Portanto, isto não foi dito por uma pessoa qualquer, trata-se do Dr. Augusto Mateus, alguém por quem, tenho a certeza, tecnicamente o Sr. Ministro e todo o Governo se revêem em termos de rigor. E daí, na base deste estudo, mas não só, as propostas de alteração que o CDS apresenta e em relação às quais gostávamos de ter, para já, uma opinião preliminar de V. Ex.ª e a propósito das quais também eu, desde aqui, gostaria de agradecer ao Alvarino Pinheiro e ao José Manuel Rodrigues, respectivamente Presidentes do CDS/Açores e CDS/Madeira que nelas colaboraram com o conhecimento específico do que passa nas regiões.
E, por isso, Sr. Ministro — no espírito das nossas propostas, que depois melhor precisará o Sr. Deputado Diogo Feio —, eu gostaria de saber o que pensa do reforço do princípio da solidariedade nacional para que se refira não apenas às transferências orçamentais mas também ao Fundo de Coesão para as regiões ultraperiféricas.
O que pensa, Sr. Ministro, de uma nova regulamentação quanto à receita do IVA que deve incluir o imposto cobrado, mas também o imposto gerado nas regiões autónomas? E aqui saliento uma imprecisão de V. Ex.ª no discurso de há pouco para dizer que, ao contrário do que disse, em relação aos Açores e à Madeira, as taxas de IVA reduzido resultam de uma negociação do Estado português e da União Europeia, em 1986, e não de uma vontade das regiões autónomas, precisamente para combater a circunstância ultraperiférica das regiões autónomas, nomeadamente com os transportes.

++++++++++++++++++++

_PROBLEMA A RESOLVER_:
Prossiga a intervenção parlamentar sobre o financiamento das regiões autónomas, começando logo após a última frase apresentada.

_DADOS DE ORIGEM_:
++++++++++++++++++++

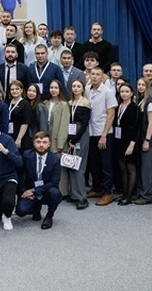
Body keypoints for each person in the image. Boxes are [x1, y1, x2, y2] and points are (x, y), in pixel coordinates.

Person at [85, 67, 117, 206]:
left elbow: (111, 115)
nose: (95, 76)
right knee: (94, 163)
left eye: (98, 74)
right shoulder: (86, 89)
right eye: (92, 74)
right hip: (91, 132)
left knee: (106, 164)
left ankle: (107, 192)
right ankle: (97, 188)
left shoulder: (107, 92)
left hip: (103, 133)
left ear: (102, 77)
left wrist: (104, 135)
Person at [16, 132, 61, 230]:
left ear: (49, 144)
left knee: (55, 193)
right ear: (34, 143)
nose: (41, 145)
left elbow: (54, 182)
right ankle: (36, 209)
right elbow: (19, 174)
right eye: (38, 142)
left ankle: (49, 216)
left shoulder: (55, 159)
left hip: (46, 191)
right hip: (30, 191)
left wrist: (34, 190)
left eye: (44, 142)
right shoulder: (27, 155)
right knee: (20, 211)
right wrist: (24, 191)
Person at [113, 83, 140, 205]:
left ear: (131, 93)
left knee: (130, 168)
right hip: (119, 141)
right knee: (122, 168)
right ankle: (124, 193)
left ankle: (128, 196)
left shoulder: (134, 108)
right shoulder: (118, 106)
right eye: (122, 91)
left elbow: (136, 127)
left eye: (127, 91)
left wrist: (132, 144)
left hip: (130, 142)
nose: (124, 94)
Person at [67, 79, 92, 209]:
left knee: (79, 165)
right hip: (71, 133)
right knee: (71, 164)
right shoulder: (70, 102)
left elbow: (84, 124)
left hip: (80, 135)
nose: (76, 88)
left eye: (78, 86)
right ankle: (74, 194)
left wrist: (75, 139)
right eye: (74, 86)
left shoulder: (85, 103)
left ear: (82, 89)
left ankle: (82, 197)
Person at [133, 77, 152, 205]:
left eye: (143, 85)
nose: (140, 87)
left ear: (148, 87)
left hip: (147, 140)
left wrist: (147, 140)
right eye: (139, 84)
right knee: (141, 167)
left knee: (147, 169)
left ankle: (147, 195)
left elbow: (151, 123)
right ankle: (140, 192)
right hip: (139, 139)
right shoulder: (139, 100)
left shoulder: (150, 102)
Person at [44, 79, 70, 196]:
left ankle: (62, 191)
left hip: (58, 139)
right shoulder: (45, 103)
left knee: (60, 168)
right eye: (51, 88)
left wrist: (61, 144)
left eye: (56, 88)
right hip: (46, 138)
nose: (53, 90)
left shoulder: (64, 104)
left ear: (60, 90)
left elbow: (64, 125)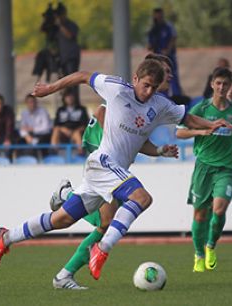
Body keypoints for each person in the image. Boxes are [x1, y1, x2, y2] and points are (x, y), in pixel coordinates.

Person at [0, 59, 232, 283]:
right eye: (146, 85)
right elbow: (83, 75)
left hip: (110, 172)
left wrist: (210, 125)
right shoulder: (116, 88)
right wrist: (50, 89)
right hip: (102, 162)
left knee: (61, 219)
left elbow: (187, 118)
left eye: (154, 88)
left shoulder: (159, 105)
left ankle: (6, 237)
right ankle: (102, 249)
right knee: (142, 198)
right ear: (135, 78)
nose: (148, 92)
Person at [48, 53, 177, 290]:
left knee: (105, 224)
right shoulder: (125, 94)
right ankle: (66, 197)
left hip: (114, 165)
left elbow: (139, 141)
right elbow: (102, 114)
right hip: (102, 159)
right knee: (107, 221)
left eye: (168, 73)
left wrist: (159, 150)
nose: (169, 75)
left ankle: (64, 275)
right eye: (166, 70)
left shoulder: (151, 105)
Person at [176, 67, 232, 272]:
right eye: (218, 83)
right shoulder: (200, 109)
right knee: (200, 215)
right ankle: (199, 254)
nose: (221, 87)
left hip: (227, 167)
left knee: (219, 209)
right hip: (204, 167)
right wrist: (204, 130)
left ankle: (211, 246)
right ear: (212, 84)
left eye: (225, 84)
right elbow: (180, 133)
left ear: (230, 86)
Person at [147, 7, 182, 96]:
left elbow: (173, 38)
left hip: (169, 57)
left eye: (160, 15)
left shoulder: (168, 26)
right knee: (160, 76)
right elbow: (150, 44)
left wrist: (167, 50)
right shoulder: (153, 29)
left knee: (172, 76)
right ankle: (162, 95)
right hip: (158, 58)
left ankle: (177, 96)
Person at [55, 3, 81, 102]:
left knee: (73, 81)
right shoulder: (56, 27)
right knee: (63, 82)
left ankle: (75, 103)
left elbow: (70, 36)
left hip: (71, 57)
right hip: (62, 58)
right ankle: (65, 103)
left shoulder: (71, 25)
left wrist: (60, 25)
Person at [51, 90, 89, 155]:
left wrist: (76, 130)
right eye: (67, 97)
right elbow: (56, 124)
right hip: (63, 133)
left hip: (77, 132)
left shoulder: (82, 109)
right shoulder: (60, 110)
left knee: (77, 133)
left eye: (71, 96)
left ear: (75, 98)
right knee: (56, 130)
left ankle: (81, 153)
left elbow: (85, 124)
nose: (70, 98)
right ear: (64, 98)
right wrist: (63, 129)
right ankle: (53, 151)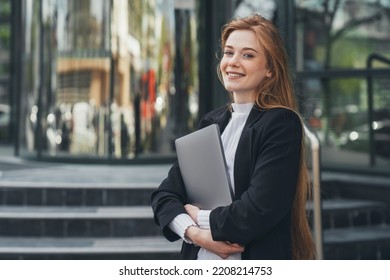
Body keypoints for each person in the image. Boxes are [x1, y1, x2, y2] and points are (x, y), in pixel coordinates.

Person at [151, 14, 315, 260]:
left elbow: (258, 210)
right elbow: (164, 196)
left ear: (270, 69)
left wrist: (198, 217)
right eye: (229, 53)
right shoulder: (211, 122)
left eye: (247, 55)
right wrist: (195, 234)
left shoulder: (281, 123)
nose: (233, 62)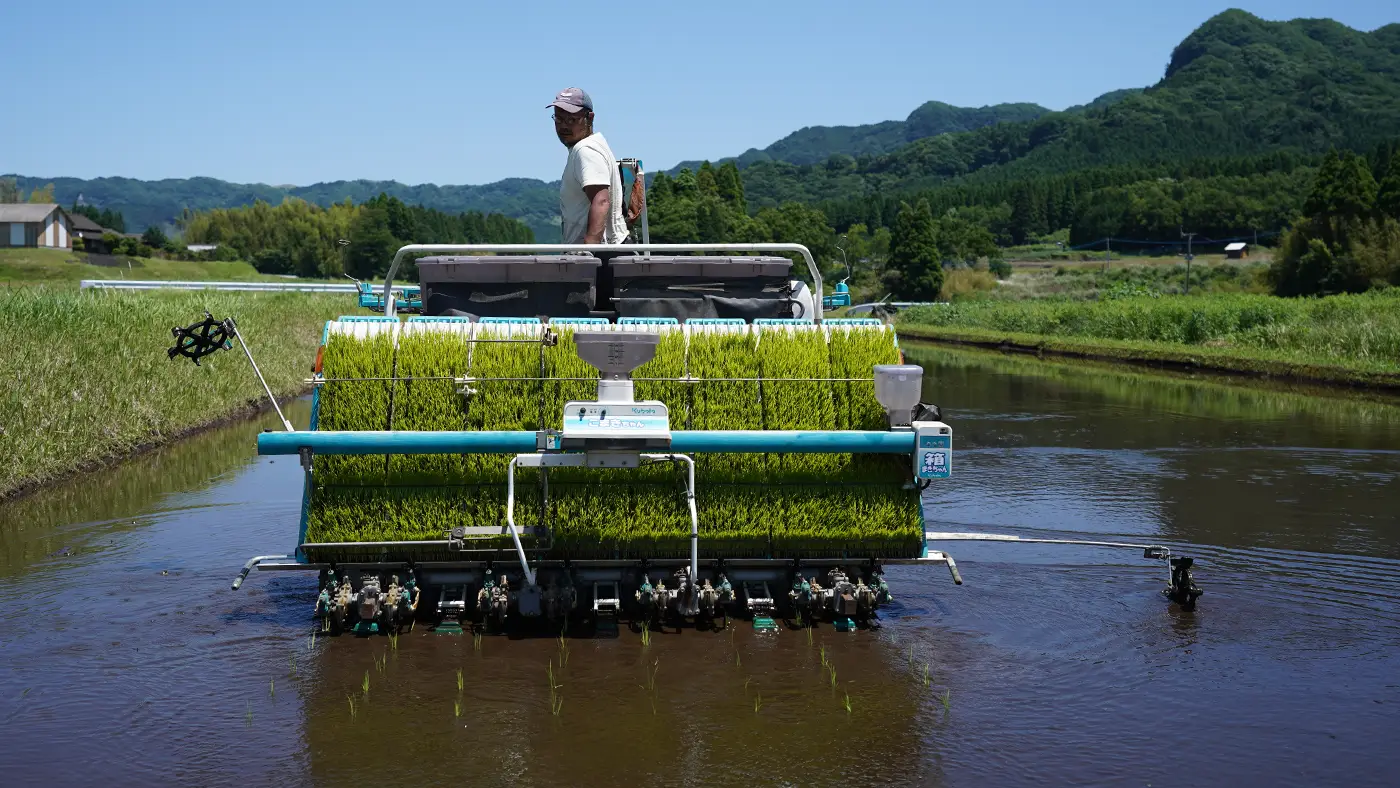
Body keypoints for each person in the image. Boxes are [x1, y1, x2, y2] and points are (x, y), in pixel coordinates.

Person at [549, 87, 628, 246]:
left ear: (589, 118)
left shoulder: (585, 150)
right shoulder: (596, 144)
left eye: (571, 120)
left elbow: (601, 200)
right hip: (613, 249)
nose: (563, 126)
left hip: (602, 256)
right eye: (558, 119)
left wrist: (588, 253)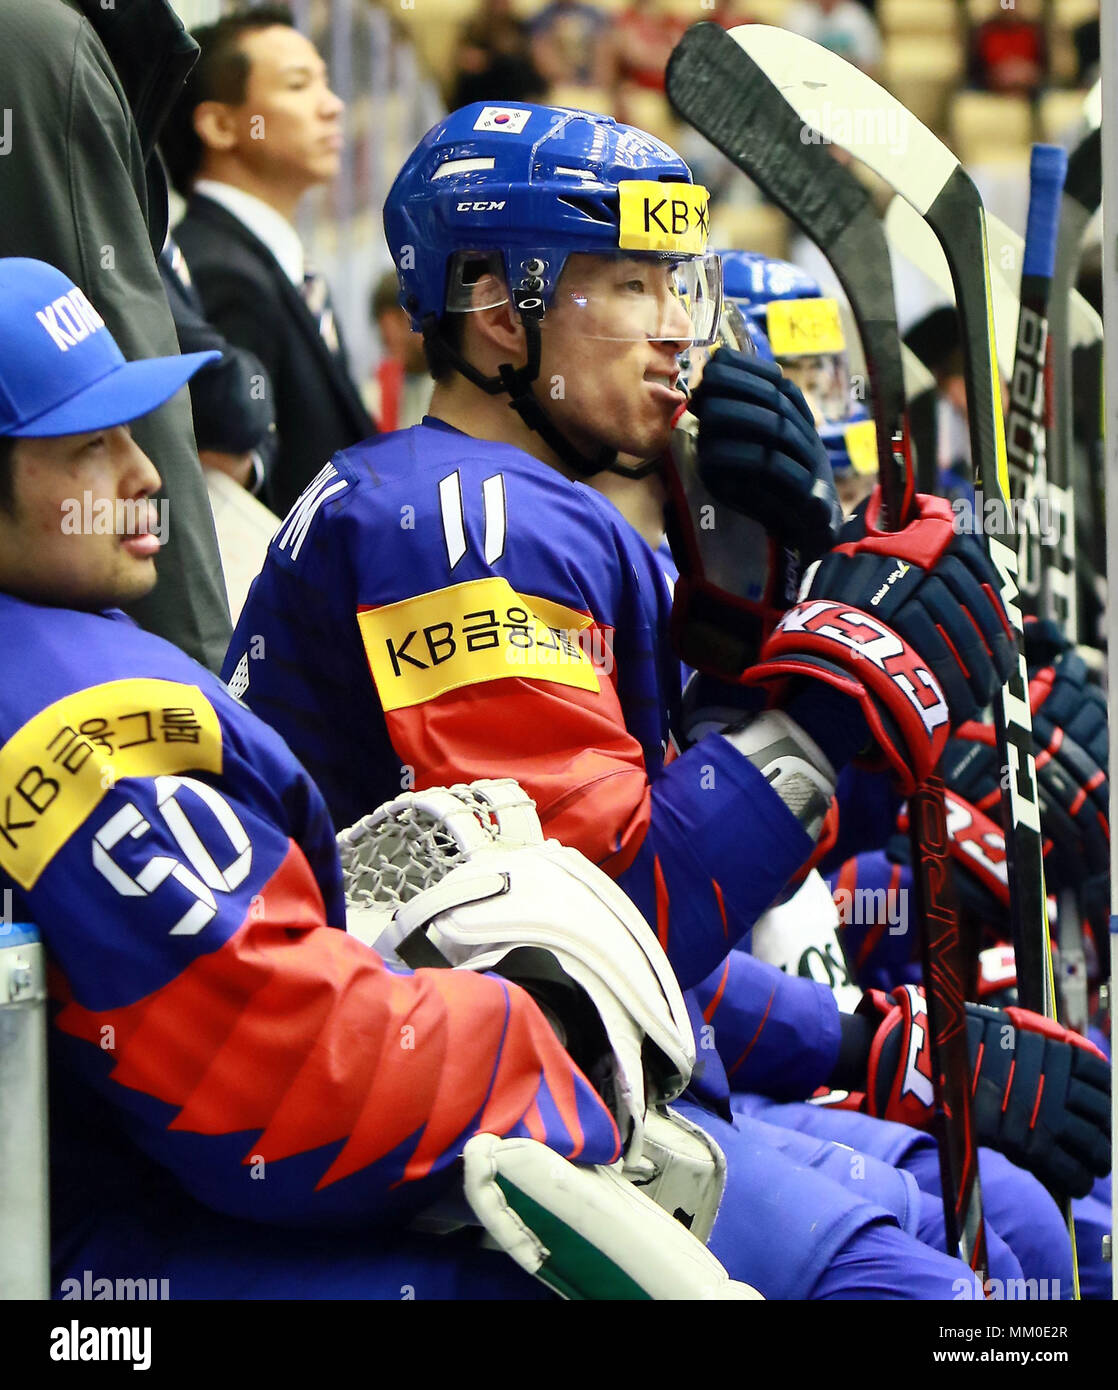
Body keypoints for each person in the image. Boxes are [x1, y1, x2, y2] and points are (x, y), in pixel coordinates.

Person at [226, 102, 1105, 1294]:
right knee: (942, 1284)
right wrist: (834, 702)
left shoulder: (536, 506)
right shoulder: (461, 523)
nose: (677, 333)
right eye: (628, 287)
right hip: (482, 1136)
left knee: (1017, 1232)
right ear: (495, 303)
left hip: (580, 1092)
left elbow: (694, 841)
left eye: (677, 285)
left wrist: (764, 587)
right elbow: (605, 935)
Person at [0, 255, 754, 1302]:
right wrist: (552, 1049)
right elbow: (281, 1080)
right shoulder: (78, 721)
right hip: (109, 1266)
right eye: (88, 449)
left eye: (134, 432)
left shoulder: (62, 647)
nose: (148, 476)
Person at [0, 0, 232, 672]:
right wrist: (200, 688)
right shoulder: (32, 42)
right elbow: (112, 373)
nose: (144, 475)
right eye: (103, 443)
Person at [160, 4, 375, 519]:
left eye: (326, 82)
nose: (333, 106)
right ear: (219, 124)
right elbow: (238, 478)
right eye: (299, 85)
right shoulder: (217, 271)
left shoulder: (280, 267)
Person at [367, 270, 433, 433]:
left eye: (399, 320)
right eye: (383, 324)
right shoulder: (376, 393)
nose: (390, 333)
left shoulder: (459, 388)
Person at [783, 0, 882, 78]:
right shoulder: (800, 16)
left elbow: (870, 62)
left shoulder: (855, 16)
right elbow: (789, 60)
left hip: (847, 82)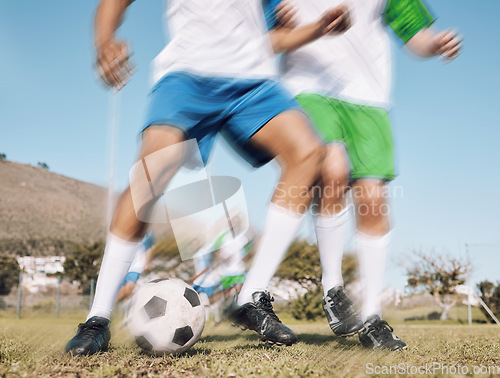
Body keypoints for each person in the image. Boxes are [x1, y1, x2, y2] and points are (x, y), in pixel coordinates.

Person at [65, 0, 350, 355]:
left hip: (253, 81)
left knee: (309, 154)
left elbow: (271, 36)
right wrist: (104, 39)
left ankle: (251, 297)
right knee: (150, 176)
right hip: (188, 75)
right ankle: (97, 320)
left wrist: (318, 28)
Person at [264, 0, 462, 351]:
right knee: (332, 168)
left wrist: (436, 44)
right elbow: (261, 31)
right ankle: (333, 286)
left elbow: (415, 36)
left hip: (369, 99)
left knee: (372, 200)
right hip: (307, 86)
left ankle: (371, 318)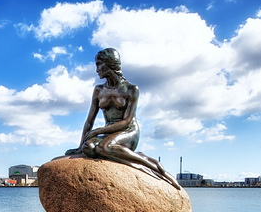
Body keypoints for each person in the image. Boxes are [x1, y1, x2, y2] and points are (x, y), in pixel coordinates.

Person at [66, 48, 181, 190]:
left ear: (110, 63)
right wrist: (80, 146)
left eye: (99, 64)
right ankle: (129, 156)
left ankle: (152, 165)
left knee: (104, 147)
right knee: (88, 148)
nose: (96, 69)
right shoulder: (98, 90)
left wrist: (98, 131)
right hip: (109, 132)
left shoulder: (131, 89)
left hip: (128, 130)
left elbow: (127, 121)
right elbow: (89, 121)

++++++++++++++++++++

_RESULTADO DO EXERCÍCIO_:
O que pensa, Sr. Ministro, sobre um regime próprio e faseado em relação às transferências do IVA e o que pensa quanto à consideração, no cálculo do Fundo de Coesão, dos indicadores do poder de compra per capita e não do PIB, como consta da proposta do Governo? São aspectos que as nossas propostas de alteração traduzem e das quais dependerá o voto do CDS para que aquilo que, para já, poder ser um mero exercício de poder absoluto do Partido Socialista se transforme numa proposta mais alargada nesta Câmara.
Aplausos do CDS-PP.
O Sr. Presidente: — Para responder, tem a palavra o Sr. Ministro de Estado e das Finanças.
O Sr. Ministro de Estado e das Finanças: — Sr. Presidente, Srs. Deputados, gostaria de responder às questões que foram colocadas tornando muito claro que partilho da opinião avançada pelo Sr. Deputado Nuno Teixeira de Melo quando vincou o facto de que as Regiões Autónomas da Madeira e dos Açores são duas realidades muito distintas.
E são duas realidades muito distintas que até agora tinham vindo a ser tratadas de forma muito análoga em termos de Lei de Finanças Regionais.
O Sr. Ricardo Rodrigues (PS): — Muito bem!
O Orador: — Por isso mesmo, esta proposta de lei que aqui está a ser discutida procura eliminar essa analogia, porque nos parece que ela é injusta, não faz justiça à realidade, de facto, que se vive em cada uma dessas regiões.
Isto para esclarecer que, de facto, a motivação do Governo em avançar com esta proposta de lei sobre a lei de finanças das regiões autónomas tem que ver, com certeza, por um lado, com as preocupações de um enquadramento financeiro de maior rigor e de estabilidade, no quadro do processo de consolidação orçamental, que temos de levar a cabo, e, por outro lado, tem que ver com o quadro dos compromissos que subsistem, apesar dessa consolidação, no âmbito do Pacto de Estabilidade e Crescimento, em termos europeus, mas visa, também, corrigir essa situação injusta que era a de tratar de forma quase idêntica duas realidades que, como reconhece e eu concordo, são, de facto, duas realidades muito diferentes.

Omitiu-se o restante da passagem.